Freshly released from jail after serving a brief sentence for an unspecified crime, father-and-son criminals Bill (Robert Hill) and Karl (Robin Hill) return to their home in Down Terrace and begin the process of sniffing out the rat who sent them up the river. It could be anyone, though -- from ominous Uncle Eric (David Schaal) to portly nightclub manager Garvey (Tony Way) to shady Councilor Berman (Mark Kempner), or even toddler-toting enforcer Pringle (Michael Smiley), every one of their associates has enough dirt to land Bill and Karl in some seriously hot water. Meanwhile, as Karl contends with his longtime girlfriend's announcement that he is about to become a father, weather-beaten family matriarch Maggie (Julia Deakin) develops her own theories regarding the snitch in their midst. Now, with each fresh corpse that crops up, they've got one more name to scratch off the list of potential suspects.
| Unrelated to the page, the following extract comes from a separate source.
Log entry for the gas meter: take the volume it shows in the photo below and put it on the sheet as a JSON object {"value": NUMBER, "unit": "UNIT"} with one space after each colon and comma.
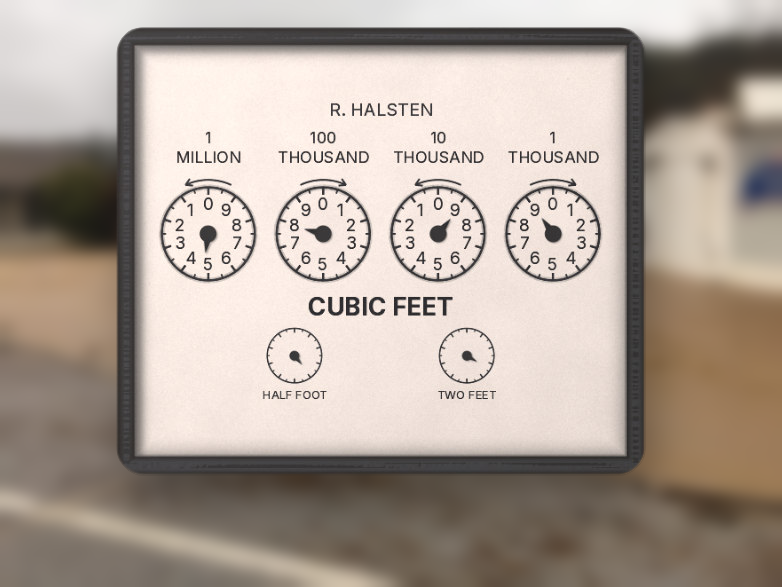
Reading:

The talented cast of Down Terrace delivers Wheatley and Hill's cutting dialogue with such precision that their tongues seem to have been sharpened before every take. As distrust breeds paranoia and paranoia paves the way to disaster, it takes a certain measure of patience to appreciate the screenwriters' calculated approach to the material, though satisfying doses of pitch-black humor laced throughout ensure that no one paying close attention will likely notice the lack of action. It's the details that define Down Terrace anyway, and the screenwriters have been careful to pepper the dialogue with lines that reveal volumes about not just the characters who are speaking them, but those whom they are speaking to as well. This is the kind of film where a grown son's plea "I just want to be a normal father" warrants a stinging slap in the face from his outraged mother, who later tries to comfort her son by lamenting, "something went wrong" when he was born, and that "they couldn't help babies out like they do now." As if that weren't enough of an insult, baby Karl is nowhere to be found in the family photo album dating back to just after his birth, and his bullying father -- an embittered Timothy Leary wannabe -- all but explicitly blames his criminal lifestyle on his son in a delirious rant about his former days as a "head" seeking to expand his consciousness through the use of hard drugs.
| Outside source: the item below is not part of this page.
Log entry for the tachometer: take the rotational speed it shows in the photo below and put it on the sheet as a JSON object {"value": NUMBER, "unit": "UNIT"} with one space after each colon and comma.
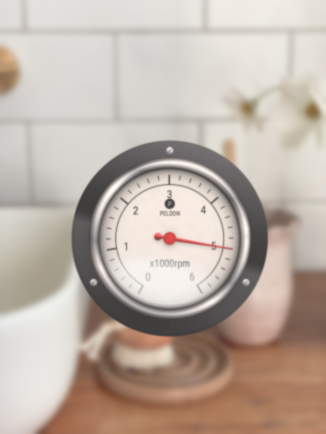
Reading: {"value": 5000, "unit": "rpm"}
Artful vérité cinematography by documentary veteran Laurie Rose gives Down Terrace the look and feel of a reality television show depicting the lives of low-rent criminals, and an eclectic soundtrack featuring everything from traditional blues to experimental electronica and gentle acoustic guitar ballads helps the film maintain a unique, enjoyably off-kilter tone throughout. If Down Terrace is any indicator of things to come from producer Andrew Starke and the twisted folks at Mondo Macabro Movies, fans of unconventional cinema have plenty to look forward to as the studio initially known for distributing such wild, weird flicks as Lady Terminator and Mystics in Bali continues shifting its focus from distribution to production.